##### Data section

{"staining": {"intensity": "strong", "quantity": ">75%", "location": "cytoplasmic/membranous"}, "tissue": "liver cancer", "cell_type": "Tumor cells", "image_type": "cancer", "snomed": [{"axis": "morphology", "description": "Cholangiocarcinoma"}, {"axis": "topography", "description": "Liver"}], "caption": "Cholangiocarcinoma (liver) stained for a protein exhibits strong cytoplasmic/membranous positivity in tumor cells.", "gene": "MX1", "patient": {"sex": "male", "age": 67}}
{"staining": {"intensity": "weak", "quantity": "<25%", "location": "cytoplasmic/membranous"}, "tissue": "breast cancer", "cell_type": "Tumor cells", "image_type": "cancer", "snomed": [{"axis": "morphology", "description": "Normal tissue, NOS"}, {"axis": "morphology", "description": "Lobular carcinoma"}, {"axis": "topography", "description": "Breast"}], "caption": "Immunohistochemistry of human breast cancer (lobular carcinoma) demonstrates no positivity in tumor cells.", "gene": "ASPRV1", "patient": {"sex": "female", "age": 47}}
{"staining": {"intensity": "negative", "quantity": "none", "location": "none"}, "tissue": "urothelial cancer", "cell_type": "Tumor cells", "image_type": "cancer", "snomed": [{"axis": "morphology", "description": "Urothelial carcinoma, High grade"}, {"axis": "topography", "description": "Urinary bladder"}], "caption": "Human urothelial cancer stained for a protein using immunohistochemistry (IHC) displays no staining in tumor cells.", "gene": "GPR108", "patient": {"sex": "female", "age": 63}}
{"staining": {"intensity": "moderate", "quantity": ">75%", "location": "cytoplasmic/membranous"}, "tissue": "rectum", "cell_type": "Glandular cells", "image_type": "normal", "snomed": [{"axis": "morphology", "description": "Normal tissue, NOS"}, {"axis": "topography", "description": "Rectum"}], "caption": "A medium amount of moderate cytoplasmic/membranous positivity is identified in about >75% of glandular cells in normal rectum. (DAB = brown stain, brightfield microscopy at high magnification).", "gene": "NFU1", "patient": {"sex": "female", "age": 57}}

##########

Problem:
The whole listing must be reproduced exactly. Do not skip a line.

Final answer:
{"staining": {"intensity": "strong", "quantity": ">75%", "location": "cytoplasmic/membranous"}, "tissue": "liver cancer", "cell_type": "Tumor cells", "image_type": "cancer", "snomed": [{"axis": "morphology", "description": "Cholangiocarcinoma"}, {"axis": "topography", "description": "Liver"}], "caption": "Cholangiocarcinoma (liver) stained for a protein exhibits strong cytoplasmic/membranous positivity in tumor cells.", "gene": "MX1", "patient": {"sex": "male", "age": 67}}
{"staining": {"intensity": "weak", "quantity": "<25%", "location": "cytoplasmic/membranous"}, "tissue": "breast cancer", "cell_type": "Tumor cells", "image_type": "cancer", "snomed": [{"axis": "morphology", "description": "Normal tissue, NOS"}, {"axis": "morphology", "description": "Lobular carcinoma"}, {"axis": "topography", "description": "Breast"}], "caption": "Immunohistochemistry of human breast cancer (lobular carcinoma) demonstrates no positivity in tumor cells.", "gene": "ASPRV1", "patient": {"sex": "female", "age": 47}}
{"staining": {"intensity": "negative", "quantity": "none", "location": "none"}, "tissue": "urothelial cancer", "cell_type": "Tumor cells", "image_type": "cancer", "snomed": [{"axis": "morphology", "description": "Urothelial carcinoma, High grade"}, {"axis": "topography", "description": "Urinary bladder"}], "caption": "Human urothelial cancer stained for a protein using immunohistochemistry (IHC) displays no staining in tumor cells.", "gene": "GPR108", "patient": {"sex": "female", "age": 63}}
{"staining": {"intensity": "moderate", "quantity": ">75%", "location": "cytoplasmic/membranous"}, "tissue": "rectum", "cell_type": "Glandular cells", "image_type": "normal", "snomed": [{"axis": "morphology", "description": "Normal tissue, NOS"}, {"axis": "topography", "description": "Rectum"}], "caption": "A medium amount of moderate cytoplasmic/membranous positivity is identified in about >75% of glandular cells in normal rectum. (DAB = brown stain, brightfield microscopy at high magnification).", "gene": "NFU1", "patient": {"sex": "female", "age": 57}}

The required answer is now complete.